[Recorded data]
.....

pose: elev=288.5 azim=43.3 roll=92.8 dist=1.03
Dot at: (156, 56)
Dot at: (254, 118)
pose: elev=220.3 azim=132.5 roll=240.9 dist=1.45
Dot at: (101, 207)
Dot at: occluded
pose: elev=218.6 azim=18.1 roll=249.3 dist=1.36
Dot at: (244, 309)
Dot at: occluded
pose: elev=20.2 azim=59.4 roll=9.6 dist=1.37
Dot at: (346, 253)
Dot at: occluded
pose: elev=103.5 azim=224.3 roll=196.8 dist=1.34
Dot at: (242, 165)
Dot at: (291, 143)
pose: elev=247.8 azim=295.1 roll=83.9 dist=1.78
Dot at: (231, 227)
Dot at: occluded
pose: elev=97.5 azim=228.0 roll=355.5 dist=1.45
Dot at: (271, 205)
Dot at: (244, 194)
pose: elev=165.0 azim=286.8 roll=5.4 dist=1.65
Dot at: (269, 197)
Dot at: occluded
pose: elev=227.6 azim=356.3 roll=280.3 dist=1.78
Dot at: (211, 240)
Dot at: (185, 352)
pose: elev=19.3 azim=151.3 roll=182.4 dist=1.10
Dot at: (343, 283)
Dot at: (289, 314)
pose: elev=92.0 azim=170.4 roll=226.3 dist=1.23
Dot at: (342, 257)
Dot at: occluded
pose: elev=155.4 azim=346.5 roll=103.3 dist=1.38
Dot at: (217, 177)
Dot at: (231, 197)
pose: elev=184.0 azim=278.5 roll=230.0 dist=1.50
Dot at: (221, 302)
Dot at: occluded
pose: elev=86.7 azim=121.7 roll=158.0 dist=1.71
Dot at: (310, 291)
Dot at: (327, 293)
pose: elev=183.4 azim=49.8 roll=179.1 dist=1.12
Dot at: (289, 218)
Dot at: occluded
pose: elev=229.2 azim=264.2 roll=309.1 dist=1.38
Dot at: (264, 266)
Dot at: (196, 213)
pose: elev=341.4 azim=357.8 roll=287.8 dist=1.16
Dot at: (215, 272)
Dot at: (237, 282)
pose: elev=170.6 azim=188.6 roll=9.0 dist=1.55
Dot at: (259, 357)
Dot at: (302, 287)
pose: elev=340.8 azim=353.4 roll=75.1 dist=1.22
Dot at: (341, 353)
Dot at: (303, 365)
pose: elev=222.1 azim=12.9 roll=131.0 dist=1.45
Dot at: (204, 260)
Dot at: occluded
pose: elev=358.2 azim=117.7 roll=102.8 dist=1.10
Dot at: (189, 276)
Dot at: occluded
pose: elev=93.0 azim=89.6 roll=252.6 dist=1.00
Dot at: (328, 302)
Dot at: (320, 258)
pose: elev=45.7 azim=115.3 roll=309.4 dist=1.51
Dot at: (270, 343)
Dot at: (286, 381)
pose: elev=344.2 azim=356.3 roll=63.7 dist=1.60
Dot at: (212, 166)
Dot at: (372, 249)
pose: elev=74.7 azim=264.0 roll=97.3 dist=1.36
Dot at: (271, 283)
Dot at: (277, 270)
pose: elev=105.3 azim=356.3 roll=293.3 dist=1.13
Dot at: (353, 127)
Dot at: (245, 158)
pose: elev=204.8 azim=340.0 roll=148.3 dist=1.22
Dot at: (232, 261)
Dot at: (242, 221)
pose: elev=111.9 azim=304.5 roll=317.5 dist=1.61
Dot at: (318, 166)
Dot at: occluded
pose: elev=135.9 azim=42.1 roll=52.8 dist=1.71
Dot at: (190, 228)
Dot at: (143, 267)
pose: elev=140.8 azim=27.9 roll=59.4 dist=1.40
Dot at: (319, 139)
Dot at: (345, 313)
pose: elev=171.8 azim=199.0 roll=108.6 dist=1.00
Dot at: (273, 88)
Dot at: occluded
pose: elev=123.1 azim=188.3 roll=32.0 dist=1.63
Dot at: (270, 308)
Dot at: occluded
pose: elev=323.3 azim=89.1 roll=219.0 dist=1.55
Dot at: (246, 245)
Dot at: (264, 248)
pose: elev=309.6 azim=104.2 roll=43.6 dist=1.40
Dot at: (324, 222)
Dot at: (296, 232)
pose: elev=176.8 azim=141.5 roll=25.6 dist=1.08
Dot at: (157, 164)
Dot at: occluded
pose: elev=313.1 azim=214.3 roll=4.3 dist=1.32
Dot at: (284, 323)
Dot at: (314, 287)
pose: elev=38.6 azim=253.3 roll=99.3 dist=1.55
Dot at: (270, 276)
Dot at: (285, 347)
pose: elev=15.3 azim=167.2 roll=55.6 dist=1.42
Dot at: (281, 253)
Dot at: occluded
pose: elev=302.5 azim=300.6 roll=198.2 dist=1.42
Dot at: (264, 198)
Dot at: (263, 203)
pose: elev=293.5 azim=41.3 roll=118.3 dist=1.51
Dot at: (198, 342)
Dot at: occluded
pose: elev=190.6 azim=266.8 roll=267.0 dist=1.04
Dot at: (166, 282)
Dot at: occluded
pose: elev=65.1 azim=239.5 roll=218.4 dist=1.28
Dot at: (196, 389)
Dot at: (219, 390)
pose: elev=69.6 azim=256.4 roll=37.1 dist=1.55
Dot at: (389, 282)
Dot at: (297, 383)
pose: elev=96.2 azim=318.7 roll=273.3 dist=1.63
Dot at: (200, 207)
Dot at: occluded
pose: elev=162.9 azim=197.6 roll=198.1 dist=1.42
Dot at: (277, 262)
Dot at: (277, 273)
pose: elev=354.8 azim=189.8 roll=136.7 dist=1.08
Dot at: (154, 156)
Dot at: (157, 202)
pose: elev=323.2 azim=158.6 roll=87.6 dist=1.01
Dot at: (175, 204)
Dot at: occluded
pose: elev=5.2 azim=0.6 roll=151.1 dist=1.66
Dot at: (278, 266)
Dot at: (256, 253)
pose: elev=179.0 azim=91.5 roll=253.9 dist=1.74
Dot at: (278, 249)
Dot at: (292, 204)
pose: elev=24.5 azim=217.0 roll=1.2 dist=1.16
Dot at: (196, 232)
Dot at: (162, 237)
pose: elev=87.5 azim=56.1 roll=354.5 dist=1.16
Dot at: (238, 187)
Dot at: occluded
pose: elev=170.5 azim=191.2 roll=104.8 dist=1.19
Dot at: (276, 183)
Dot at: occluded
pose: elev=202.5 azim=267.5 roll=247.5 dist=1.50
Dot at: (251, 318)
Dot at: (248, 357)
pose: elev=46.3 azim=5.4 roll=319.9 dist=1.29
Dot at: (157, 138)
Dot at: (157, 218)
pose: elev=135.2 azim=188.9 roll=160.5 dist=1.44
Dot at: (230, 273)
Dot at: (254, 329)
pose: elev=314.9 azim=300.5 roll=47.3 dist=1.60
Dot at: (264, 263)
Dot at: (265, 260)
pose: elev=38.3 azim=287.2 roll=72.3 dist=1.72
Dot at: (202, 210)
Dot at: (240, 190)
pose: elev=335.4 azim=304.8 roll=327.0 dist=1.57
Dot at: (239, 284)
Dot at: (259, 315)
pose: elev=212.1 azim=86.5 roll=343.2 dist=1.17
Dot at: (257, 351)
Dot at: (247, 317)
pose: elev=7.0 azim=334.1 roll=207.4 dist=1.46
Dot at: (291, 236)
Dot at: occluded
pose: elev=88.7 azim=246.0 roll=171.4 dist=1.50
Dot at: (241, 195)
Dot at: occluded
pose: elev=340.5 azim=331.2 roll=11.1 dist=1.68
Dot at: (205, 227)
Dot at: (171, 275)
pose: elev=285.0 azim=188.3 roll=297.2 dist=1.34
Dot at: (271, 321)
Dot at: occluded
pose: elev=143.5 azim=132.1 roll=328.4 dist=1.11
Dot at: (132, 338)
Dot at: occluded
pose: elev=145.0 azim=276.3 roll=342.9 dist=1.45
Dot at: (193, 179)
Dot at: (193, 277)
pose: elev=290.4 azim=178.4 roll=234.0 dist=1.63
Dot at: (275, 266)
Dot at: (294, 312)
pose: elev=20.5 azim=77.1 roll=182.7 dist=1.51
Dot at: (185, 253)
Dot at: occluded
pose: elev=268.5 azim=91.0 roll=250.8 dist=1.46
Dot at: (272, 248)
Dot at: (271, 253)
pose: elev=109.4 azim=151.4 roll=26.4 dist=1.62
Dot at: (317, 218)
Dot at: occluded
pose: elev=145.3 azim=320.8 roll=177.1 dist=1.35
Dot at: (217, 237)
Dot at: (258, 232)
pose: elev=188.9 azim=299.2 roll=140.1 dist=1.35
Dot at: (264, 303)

.....

**TASK**
Copy the rows word for word, from the line with "pose: elev=170.5 azim=191.2" through the line with "Dot at: (247, 317)", including both of those lines.

**THE OUTPUT**
pose: elev=170.5 azim=191.2 roll=104.8 dist=1.19
Dot at: (276, 183)
Dot at: occluded
pose: elev=202.5 azim=267.5 roll=247.5 dist=1.50
Dot at: (251, 318)
Dot at: (248, 357)
pose: elev=46.3 azim=5.4 roll=319.9 dist=1.29
Dot at: (157, 138)
Dot at: (157, 218)
pose: elev=135.2 azim=188.9 roll=160.5 dist=1.44
Dot at: (230, 273)
Dot at: (254, 329)
pose: elev=314.9 azim=300.5 roll=47.3 dist=1.60
Dot at: (264, 263)
Dot at: (265, 260)
pose: elev=38.3 azim=287.2 roll=72.3 dist=1.72
Dot at: (202, 210)
Dot at: (240, 190)
pose: elev=335.4 azim=304.8 roll=327.0 dist=1.57
Dot at: (239, 284)
Dot at: (259, 315)
pose: elev=212.1 azim=86.5 roll=343.2 dist=1.17
Dot at: (257, 351)
Dot at: (247, 317)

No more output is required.